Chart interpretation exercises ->
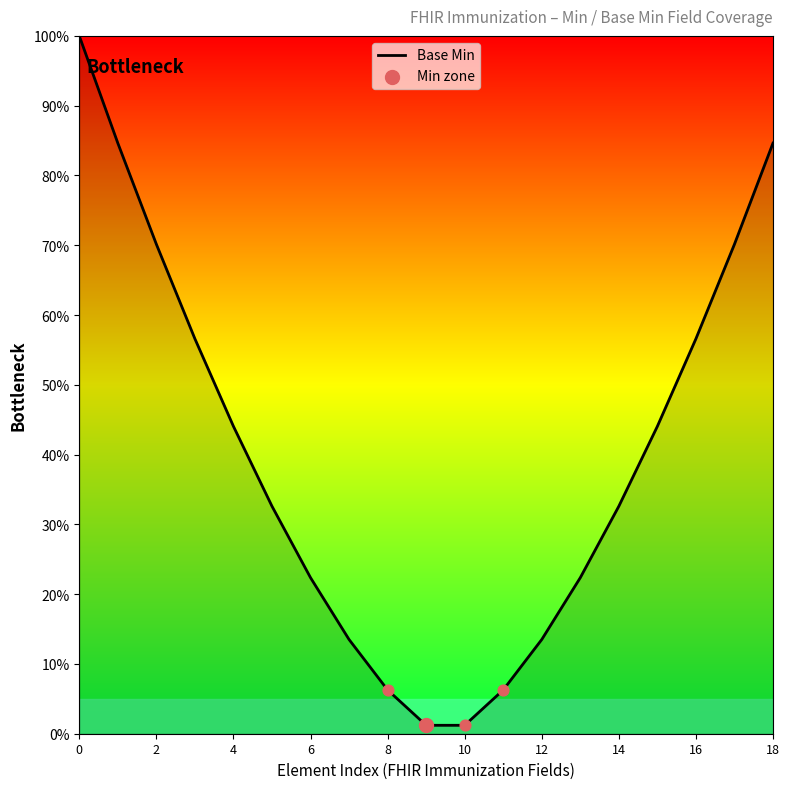

What is the difference between the maximum and minimum values?

98.8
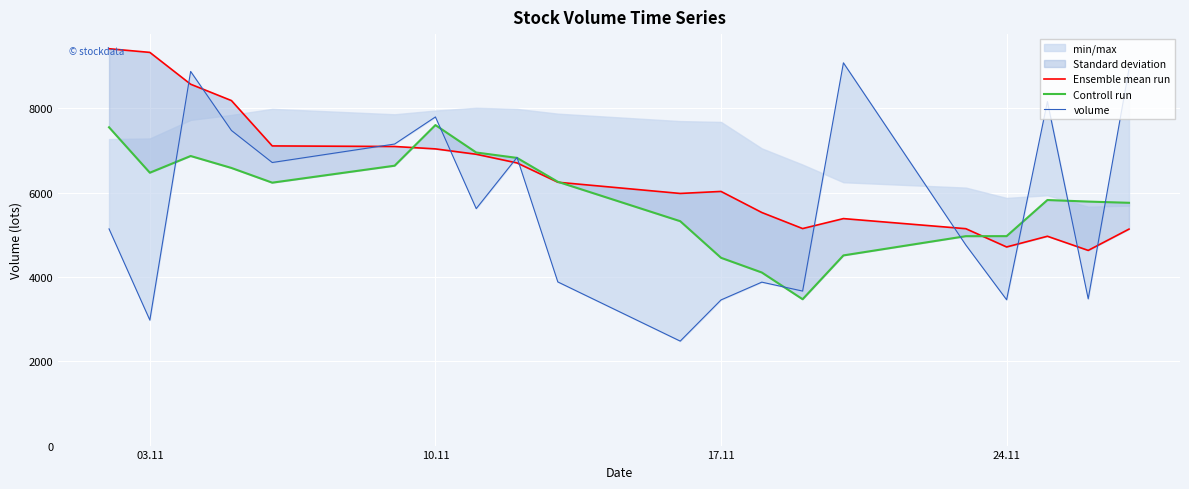

In Ensemble mean run, how many points are higher than both neighbors (excluding endpoints)?

3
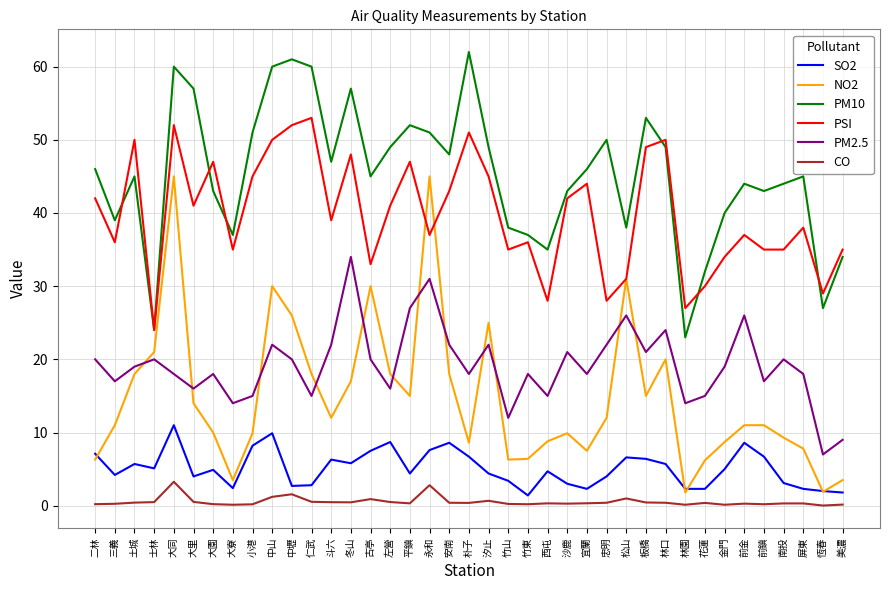

The SO2 series shows 1.5 at 林口. True or false?

False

EXERCISE BRIEF -> Edit the entries above, replacing "maximum and minimum" with "highest and lowest" and changing nothing else. Omit the pictures from your version.

SOLUTION TO THIS EXERCISE ->
What is the difference between the highest and lowest values?

98.8

In Ensemble mean run, how many points are higher than both neighbors (excluding endpoints)?

3

The SO2 series shows 1.5 at 林口. True or false?

False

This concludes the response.